Sheryl Kara Sandberg is an American business woman who, as of August 2013, is the chief operating officer of Facebook. In June 2012, she was also nominated to the board of directors by the standing board members, becoming the first woman to work on Facebook’s board. Previously Facebook, Sandberg was Vice President of Global Online Sales and Operations at Google, and was convoluted in hurling Google’s humanitarian arm Google.org. In the past Google, Sheryl Sandberg served as chief of staff for the United States Secretary of the Treasury. In 2012 she was named in the Time 100, an annual list of the 100 most powerful people in the world regarding to Time magazine. As of August 2013, Sandberg is informed to be worth US$400 million.
Sheryl Sandberg was born in 1969, in Washington, D.C., in a Jewish family, the daughter of Adele (née Einhorn) and Joel Sandberg, and the eldest of three siblings. Her father is an ophthalmologist, and her mother has a PhD and operated as a French teacher earlier concentrating on hovering her children. Her family moved to North Miami Beach, Florida, when she was two years old. She joined public school, where she was “always at the top of her class.” Sheryl Sandberg taught aerobics in the 1980s while in high school.
In 1987, Sheryl Sandberg joined at Harvard College and graduated in 1991 summa cum laude with an A.B. in economics and was endowed the John H. Williams Prize for the top graduating student in economics. Whereas at Harvard, Sheryl Sandberg met then-professor Larry Summers who became her mentor and thesis adviser. Summers conscripted her to be his investigation subordinate at the World Bank, where she operated for approximately one year on health projects in India dealing with leprosy, AIDS, and blindness.
In 1993, she registered at Harvard Business School and in 1995 she earned her M.B.A. with highest distinction.
Later graduating from business school in the spring of 1995, Sheryl Sandberg worked as a management consultant for McKinsey & Company for approximately one year (1995-96.). From 1996 to 2001, Sandberg served as Chief of Staff to the United States Secretary of the Treasury Larry Summers under President Bill Clinton where she assisted lead the Treasury’s work on forbearing debt in the developing world during the Asian financial crisis. She joined Google Inc. in 2001 and served as its Vice President of Global Online Sales & Operations, from November 2001 to March 2008. Sheryl Sandberg was accountable for online sales of Google’s advertising & publishing products and also for sales operations of Google’s consumer products & Google Book Search.

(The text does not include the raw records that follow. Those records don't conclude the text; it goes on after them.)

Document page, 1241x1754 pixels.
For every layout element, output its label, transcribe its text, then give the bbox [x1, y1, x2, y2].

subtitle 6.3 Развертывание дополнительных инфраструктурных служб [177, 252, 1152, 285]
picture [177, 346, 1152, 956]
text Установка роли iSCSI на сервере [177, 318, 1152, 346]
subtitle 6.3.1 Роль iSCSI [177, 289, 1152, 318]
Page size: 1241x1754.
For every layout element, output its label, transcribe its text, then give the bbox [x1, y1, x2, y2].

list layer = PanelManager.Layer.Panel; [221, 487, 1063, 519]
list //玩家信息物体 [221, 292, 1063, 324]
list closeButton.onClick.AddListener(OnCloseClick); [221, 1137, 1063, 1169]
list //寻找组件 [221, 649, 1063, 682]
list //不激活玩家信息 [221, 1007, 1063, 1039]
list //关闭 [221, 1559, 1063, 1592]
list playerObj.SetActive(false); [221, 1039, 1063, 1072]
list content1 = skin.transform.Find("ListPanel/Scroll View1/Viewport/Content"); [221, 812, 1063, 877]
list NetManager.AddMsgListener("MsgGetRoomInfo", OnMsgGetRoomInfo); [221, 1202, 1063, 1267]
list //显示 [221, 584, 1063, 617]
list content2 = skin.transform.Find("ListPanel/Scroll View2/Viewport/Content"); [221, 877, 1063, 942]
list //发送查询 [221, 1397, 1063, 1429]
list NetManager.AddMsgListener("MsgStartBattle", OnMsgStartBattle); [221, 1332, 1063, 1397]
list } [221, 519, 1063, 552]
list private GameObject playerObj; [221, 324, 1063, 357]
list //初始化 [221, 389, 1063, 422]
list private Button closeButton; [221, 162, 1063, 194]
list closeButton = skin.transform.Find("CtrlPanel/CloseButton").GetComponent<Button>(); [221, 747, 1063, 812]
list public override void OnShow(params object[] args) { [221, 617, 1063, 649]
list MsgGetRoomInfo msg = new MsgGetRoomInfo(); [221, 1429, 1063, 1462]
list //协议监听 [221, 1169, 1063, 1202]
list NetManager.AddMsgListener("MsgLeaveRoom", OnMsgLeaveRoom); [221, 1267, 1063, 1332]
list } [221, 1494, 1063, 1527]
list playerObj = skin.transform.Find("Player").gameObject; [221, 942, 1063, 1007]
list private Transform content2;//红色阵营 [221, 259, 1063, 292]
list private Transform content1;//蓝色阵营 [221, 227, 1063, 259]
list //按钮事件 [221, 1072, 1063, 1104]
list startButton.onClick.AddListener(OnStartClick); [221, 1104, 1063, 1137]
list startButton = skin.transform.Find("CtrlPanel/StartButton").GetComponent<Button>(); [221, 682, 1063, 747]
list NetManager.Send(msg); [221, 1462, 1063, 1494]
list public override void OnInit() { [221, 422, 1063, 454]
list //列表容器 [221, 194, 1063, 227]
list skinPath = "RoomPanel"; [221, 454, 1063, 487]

In late 2007, Mark Zuckerberg, co-founder and chief executive of Facebook, met Sandberg at a Christmas party held by Dan Rosensweig; at the time, she was bearing in mind becoming a senior executive for The Washington Post Company. Zuckerberg had no formal search for a COO, but thought of Sheryl Sandberg as “a perfect fit” for this role. They spent more time organised in January 2008 at the World Economic Forum in Davos, Switzerland, and in March 2008, Facebook broadcasted hiring Sheryl Sandberg away from Google.
Later joining the company, Sandberg rapidly began trying to figure out how to create Facebook profitable. Before she joined, the company was “primarily interested in building a really cool site; profits, they supposed, would follow.” By late spring, Facebook’s leadership had agreed to rely on advertising, “with the ads discreetly presented”; by 2010, Facebook became lucrative. Regarding to Facebook, Sheryl Sandberg superintends the firm’s business operations including sales, marketing, business development, human resources, public policy and communications.
Sheryl Sandberg‘s executive reimbursement for FY 2011 was $300,000 base salary plus $30,491,613 in FB shares. Regarding to her Form 3, she also owns 38,122,000 stock options and circumscribed stock units (worth approx. $1.45 billion as of mid-May 2012) that will be absolutely bestowed by May 2022, subject to her sustained occupation through the conferring date.
In 2012 she became the eighth member (and the first female member) of Facebook’s board of directors.
In October 2012, Business Insider described that stock units (approximately. 34 million) bestowed in Sheryl Sandberg‘s name accounted for nearly US$790,000,000. Facebook withheld approximately 15 million of those stocks for tax reasons, leaving Sheryl Sandberg with nearly US$417,000,000. The media described on August 12, 2013 that Sandberg sold 2.4m shares in the company worth US$91 million (£51 million)—5 percent of her total stake in the company.